Secondly, when ONFR is embedded within the mindset and infrastructure of an organisation, it can stay innovative and nimble, which is crucial for adapting to the pace of digital change, with all its associated benefits and risks. It ensures businesses are forward focused, anticipating and adapting to emerging threats, rather than reacting to incidents after the fact. Firms remain competitive while staying safe.

Just as risks are interconnected, so too are the benefits of ONFR. Compliance and proactive risk planning reduces losses, protects people, assets, customers, and avoids fines and sanctions. Ultimately, protecting a firm’s reputation, and positively impacting commercial success.

How data can be the risk manager’s shield of protection

Truly embedding ONFR into business strategy means continuous risk profile reassessment. Traditional risk management approaches no longer provide adequate protection against today’s dynamic environment. They tend to focus on historical risks, isolate risk types rather than look at them holistically, and are not designed to keep pace with the speed of new risk types.

Instead, ONFR managers can utilise the data they have available to take a more up-to-date, dynamic approach, that is better suited to today’s landscape.

“Any coverage gaps unearthed during benchmarking exercises should be discussed at Board level”

Looking externally is crucial to validate internal perspectives, and risk managers should utilise industry data, such as the ORX Top Risk Review, as a diagnostic tool to assess existing operations and tech stacks.

Just as traditional risk frameworks are not adequate, internal perspectives can be limited by organisational blind spots and historical biases. Organisations can put their risk profiles within industry context while identifying areas where their mitigation strategies fall behind best practices.

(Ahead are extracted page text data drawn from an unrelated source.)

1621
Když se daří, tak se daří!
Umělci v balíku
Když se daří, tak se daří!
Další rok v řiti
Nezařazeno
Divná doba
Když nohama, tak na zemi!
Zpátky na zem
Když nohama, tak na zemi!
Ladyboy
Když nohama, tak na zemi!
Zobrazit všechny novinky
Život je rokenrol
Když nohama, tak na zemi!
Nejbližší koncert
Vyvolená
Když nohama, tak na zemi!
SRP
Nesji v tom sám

Any coverage gaps unearthed during benchmarking exercises should be discussed at Board level and subsequently, your organisation’s risk appetite and mitigation priorities.

Risk management for today

For risk managers looking to strengthen the resilience of their organisation, there is much to consider. As a starting point, those who wish to better anticipate, prepare for, and respond to the complex risk scenarios, should look to implement:

• Unified and simplified frameworks: Put in place frameworks that are robust and easy to use, that are flexible and allow for change.
• A holistic, single view of risk: Recognise the interconnectedness of risk and break down silos. Develop mitigations that recognise this, and that ‘connect the dots,’ to create a consolidated, enterprise-wide view of risk that supports better decision making.
• Ownership within the front line: Risk management needs to be embedded and owned at the first line of defence (1LOD), with business units actively identifying and managing risks.
• Scenario analysis: A vital risk management tool that can be executed at pace, compelling firms to shift their focus towards anticipating and preparing for future events, rather than looking back and relying on historical data.
• Automation and digital tools: To keep pace with the speed and scale of the business, as well as the morphing threat landscape, risk identification, assessment, monitoring and controls all need to be automated and digitised, leveraging the capabilities of AI.

In conclusion, although technology and globalisation bring many opportunities, they are driving up both the scale and interconnectedness of risk. As threats become increasingly nimble, dynamic and intelligent, so too must our defences.

Strategic benchmarking should be the first port of call to help financial firms navigate the heightened risk landscape of today and build a shield against it.